After data scraping, merging content with the original data in R-CodePudding

I did a web scraping from URLs in a csv file, and I am trying to attach those results to the original csv file. However, I couldn't scrape some of the links which were broken; so they were coded as NA.

Thus, the number of rows of my result (web scraping) and the original CSV file are different. The CSV file has a few more rows, so my result is not compatible and cannot be added.

My original csv file has some information, such as the date and name of the publisher, and I'd like to attach my results in accordance with the information (by creating a new column named full_article. The line that I used is at the very line of the following codes:

fox_data <- news_data %>% filter(media_name  == "Fox News")
fox_urls <- fox_data[,4]
fox_url_xml4 <- apply(fox_urls, 1, readUrl) 
nan_fox_url_xml4 <- fox_url_xml4[!is.na(fox_url_xml4)]

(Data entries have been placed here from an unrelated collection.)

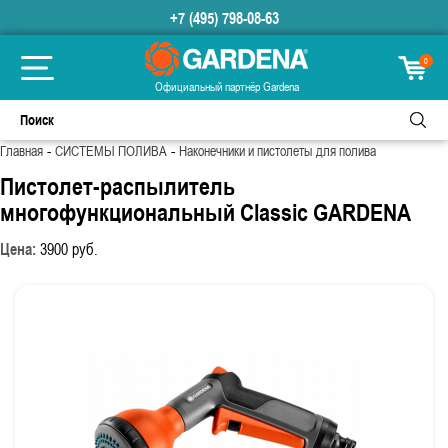
+7 (495) 798-08-63
0
Официальный партнёр Gardena
-
-
Главная
СИСТЕМЫ ПОЛИВА
Наконечники и пистолеты для полива
Пистолет-распылитель
многофункциональный Classic GARDENA
Цена:
3900
руб.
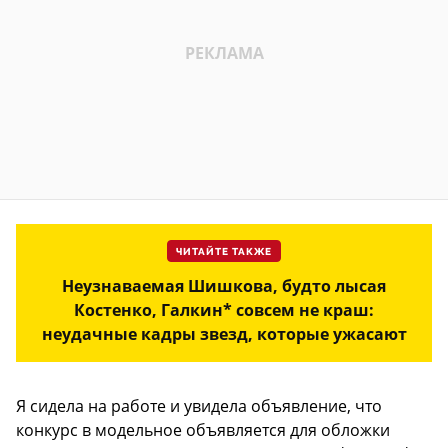
ЧИТАЙТЕ ТАКЖЕ
Неузнаваемая Шишкова, будто лысая
Костенко, Галкин* совсем не краш:
неудачные кадры звезд, которые ужасают
Я сидела на работе и увидела объявление, что
конкурс в модельное объявляется для обложки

textScraper4Fox <- function(x) {
  out <- tryCatch({
    html_text(html_nodes (x, ".article-body")) %>% 
        str_replace_all("\n", "") %>%
        str_replace_all("\t", "") %>%
        paste(collapse = '')
    }, error=function(cond) {
            message("=====================================")
            message(paste("Error Occured :", x))
            message(cond)
            message("=====================================")
            return(NA)
    }
  )
  return(out)
}

fox_article_text <- lapply(nan_fox_url_xml4, textScraper4Fox)
fox_article_text

#create new column "full article"
fox_data$full_article <- fox_article_text

And the error says: Error: Assigned data fox_article_text must be compatible with existing data. x Existing data has 887 rows. x Assigned data has 884 rows. ℹ Only vectors of size 1 are recycled.

CodePudding user response：

I think you might want to consider joining, which merges the new table to the old table by adding new column at those rows in which the id is the same (Maybe a url in your case):

library(tidyverse)

original_data <- tibble(id = c(1, 2), publisher = c("A", "B"), date = c("2021-11-23", "2021-11-23"))
new_data <- tibble(id = 1, full_article = "Lorem ipsum dolor")

original_data %>%
  left_join(new_data)
#> Joining, by = "id"
#> # A tibble: 2 x 4
#>      id publisher date       full_article     
#>   <dbl> <chr>     <chr>      <chr>            
#> 1     1 A         2021-11-23 Lorem ipsum dolor
#> 2     2 B         2021-11-23 <NA>

^{Created on 2021-11-23 by the reprex package (v2.0.1)}